Pierre Khalfa : Désobéir aux traités, refonder l’Europe

Selon Pierre Khalfa, un projet progressiste se doit d’être européen. Or, l’Union apparaît aujourd’hui comme un carcan pour les peuples. Comment un gouvernement de gauche peut-il débloquer la situation ?

Pierre Khalfa  • 10 avril 2014 abonné·es

La gauche de transformation sociale et écologique est prise dans une contradiction. D’une part, un projet progressiste se doit d’être européen, et ce pour cinq raisons. Face à la puissance du capital globalisé, il faut un espace politique et économique pour faire contrepoids ; une Europe refondée pourrait remplir ce rôle. La deuxième raison renvoie à la montée de la xénophobie et des tensions nationalistes : l’Europe doit devenir un espace politique de coopération pour empêcher que cette situation ne s’aggrave. L’Europe actuelle s’est construite sur la concurrence entre les États et sur le moins-disant fiscal et social : y mettre fin serait un objectif majeur d’une Europe refondée. C’est la troisième raison pour garder une perspective européenne. Ensuite, certains domaines nécessitent des politiques publiques exigeant des décisions communes fortes au niveau européen : c’est à ce niveau qu’une politique de relance budgétaire et monétaire aurait une efficacité démultipliée. La cinquième raison tient aux rapports de force dans les négociations internationales, qui ont vu la montée de nouveaux acteurs de taille continentale et dont le poids économique va croissant : dans cette situation, aucun des États européens, y compris les plus grands, ne peut réellement jouer un rôle important tout seul.

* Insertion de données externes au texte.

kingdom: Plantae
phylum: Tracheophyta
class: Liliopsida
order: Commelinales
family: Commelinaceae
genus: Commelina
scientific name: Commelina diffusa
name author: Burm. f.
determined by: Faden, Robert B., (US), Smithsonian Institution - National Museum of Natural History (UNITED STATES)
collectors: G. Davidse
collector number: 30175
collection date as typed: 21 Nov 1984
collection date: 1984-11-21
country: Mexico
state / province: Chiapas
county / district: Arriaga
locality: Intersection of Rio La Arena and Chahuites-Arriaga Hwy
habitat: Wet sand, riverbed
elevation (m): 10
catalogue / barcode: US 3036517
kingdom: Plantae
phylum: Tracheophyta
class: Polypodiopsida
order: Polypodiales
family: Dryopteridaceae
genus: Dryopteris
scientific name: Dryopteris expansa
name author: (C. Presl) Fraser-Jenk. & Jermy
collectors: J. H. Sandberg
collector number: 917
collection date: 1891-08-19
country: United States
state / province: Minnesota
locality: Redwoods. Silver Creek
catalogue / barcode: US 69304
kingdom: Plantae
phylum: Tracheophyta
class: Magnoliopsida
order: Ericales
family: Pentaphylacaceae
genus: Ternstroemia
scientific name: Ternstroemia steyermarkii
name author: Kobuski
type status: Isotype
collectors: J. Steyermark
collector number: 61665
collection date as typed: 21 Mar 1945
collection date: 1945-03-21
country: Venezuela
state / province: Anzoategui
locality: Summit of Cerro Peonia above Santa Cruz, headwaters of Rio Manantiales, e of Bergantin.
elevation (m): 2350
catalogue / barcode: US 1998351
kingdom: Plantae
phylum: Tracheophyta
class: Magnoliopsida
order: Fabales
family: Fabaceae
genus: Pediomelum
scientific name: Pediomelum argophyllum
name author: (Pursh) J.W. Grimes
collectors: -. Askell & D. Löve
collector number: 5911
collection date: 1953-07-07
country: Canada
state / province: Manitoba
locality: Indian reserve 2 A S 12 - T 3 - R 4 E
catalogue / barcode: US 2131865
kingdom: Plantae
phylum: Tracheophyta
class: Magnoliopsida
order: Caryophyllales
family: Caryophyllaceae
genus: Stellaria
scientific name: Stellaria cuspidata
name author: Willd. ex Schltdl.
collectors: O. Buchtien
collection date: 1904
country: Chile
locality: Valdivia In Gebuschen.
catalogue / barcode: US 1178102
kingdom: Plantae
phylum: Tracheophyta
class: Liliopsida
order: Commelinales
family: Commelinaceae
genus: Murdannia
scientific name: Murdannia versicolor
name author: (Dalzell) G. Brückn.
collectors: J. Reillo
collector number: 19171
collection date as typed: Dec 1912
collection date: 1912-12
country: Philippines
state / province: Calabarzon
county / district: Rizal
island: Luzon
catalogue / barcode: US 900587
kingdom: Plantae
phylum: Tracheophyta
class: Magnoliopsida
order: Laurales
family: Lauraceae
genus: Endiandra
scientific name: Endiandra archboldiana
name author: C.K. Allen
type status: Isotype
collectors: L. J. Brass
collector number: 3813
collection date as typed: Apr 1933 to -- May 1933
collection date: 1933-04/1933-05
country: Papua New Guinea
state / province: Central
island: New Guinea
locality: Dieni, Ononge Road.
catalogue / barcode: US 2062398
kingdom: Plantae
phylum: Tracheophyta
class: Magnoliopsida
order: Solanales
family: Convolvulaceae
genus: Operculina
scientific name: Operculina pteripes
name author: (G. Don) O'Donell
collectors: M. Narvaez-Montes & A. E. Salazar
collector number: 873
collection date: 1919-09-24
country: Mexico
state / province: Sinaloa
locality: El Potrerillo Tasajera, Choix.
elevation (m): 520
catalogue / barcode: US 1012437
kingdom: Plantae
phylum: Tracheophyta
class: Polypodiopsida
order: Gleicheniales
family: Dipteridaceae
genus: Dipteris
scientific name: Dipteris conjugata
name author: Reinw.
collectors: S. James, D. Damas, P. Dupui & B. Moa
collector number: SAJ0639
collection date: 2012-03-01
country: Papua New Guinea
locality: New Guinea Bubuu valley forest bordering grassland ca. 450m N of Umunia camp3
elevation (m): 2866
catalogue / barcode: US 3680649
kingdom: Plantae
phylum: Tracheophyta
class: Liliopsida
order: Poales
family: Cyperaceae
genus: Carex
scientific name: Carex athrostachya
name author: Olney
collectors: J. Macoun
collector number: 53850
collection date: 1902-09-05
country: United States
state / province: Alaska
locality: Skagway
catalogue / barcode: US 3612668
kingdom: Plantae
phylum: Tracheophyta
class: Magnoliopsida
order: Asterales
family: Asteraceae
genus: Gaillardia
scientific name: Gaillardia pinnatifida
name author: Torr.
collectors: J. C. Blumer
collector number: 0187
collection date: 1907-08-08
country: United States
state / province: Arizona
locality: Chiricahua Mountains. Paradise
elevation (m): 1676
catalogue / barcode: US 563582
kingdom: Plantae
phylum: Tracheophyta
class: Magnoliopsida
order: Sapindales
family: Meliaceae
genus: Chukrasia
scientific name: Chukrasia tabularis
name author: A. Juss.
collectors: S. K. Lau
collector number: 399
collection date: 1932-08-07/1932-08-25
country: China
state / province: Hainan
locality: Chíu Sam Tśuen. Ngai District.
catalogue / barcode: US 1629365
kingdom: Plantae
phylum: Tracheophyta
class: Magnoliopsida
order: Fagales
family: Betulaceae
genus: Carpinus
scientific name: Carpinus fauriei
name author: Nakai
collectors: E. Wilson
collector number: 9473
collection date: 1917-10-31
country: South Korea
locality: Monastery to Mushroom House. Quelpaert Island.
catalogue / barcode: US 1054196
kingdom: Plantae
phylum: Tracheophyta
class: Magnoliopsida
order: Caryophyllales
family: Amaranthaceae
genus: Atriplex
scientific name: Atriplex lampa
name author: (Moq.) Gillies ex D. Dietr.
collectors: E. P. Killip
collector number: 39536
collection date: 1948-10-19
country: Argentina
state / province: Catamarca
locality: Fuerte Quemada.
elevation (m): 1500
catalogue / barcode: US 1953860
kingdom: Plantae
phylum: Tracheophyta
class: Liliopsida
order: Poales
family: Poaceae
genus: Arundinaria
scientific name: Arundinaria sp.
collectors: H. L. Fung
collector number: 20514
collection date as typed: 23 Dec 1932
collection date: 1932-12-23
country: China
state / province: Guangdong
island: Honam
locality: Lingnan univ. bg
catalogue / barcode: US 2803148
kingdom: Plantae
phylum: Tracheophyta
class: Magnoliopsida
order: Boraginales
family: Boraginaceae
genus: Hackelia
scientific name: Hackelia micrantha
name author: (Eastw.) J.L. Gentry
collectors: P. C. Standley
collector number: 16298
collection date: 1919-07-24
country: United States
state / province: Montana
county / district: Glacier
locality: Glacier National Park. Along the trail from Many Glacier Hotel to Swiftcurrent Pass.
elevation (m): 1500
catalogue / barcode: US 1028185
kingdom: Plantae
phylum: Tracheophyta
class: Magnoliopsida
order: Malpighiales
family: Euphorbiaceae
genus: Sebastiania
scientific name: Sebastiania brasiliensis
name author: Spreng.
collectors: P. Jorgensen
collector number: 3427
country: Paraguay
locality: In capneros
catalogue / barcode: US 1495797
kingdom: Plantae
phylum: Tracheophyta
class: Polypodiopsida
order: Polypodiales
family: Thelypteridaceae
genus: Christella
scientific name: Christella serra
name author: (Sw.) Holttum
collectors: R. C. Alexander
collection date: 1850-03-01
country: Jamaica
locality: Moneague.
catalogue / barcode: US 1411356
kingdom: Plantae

Mais, d’autre part, cette refondation de l’Europe apparaît aujourd’hui hors de portée. L’Union européenne est un carcan pour les peuples et la souveraineté populaire y est, de fait, niée. Ce « déficit démocratique », comme le nomment pudiquement les commentateurs, trouve son répondant dans celui des États-nations. Les traités européens et autres directives n’ont pas été imposés aux États. Ce sont les gouvernements nationaux qui ont été à la manœuvre pour les mettre en place, et la souveraineté populaire a été bafouée aussi dans le cadre national. Rappelons-nous l’épisode du TCE. Comment alors débloquer la situation ? Aucun changement substantiel n’aura lieu sans ouvrir une crise majeure en Europe et sans s’appuyer sur les mobilisations populaires. Même si leurs limites sont évidentes aujourd’hui – elles n’ont pas réussi à peser sur la situation –, la multiplicité des résistances, les formes souvent inédites qu’elles prennent, leur ampleur dans certains pays sont le signe que les sociétés n’acceptent pas le délitement organisé par l’oligarchie politico-financière. L’existence des mobilisations populaires est une condition nécessaire mais pas suffisante, car elles doivent aussi déboucher sur une rupture politique dans un ou plusieurs pays de l’UE.

Des victoires électorales de coalitions aspirant à un changement de société seront indispensables pour engager ces processus de rupture. Un gouvernement de gauche devrait alors prendre un certain nombre de mesures unilatérales en indiquant qu’elles sont vouées à être étendues à l’échelle européenne. Il s’agirait de mesures coopératives, en ce sens qu’elles ne seraient dirigées contre aucun pays, contrairement aux dévaluations compétitives prônées par les partisans de la sortie de l’euro, mais contre une logique économique et politique. Plus le nombre de pays les adoptant serait important, plus leur efficacité grandirait. C’est donc au nom d’une autre conception de l’Europe qu’un ou plusieurs gouvernements de gauche devraient mettre en œuvre des mesures rompant avec la construction actuelle de l’Union européenne. Par exemple, concernant l’euro, un gouvernement de gauche pourrait enjoindre à sa banque centrale de financer les investissements nécessaires à la transition écologique par de la création monétaire, refusant ainsi de se plier aux traités. Il pourrait de même refuser d’appliquer les politiques d’austérité en découlant. Fondamentalement, il s’agirait d’engager un processus de désobéissance aux traités et par là même d’ouvrir une crise politique en Europe en s’affrontant aux institutions européennes. L’issue de ce bras de fer n’est pas donnée d’avance. Tout dépendra des rapports de force qui seront construits, des alliances qui pourront être passées et des mobilisations populaires dans les pays de l’Union.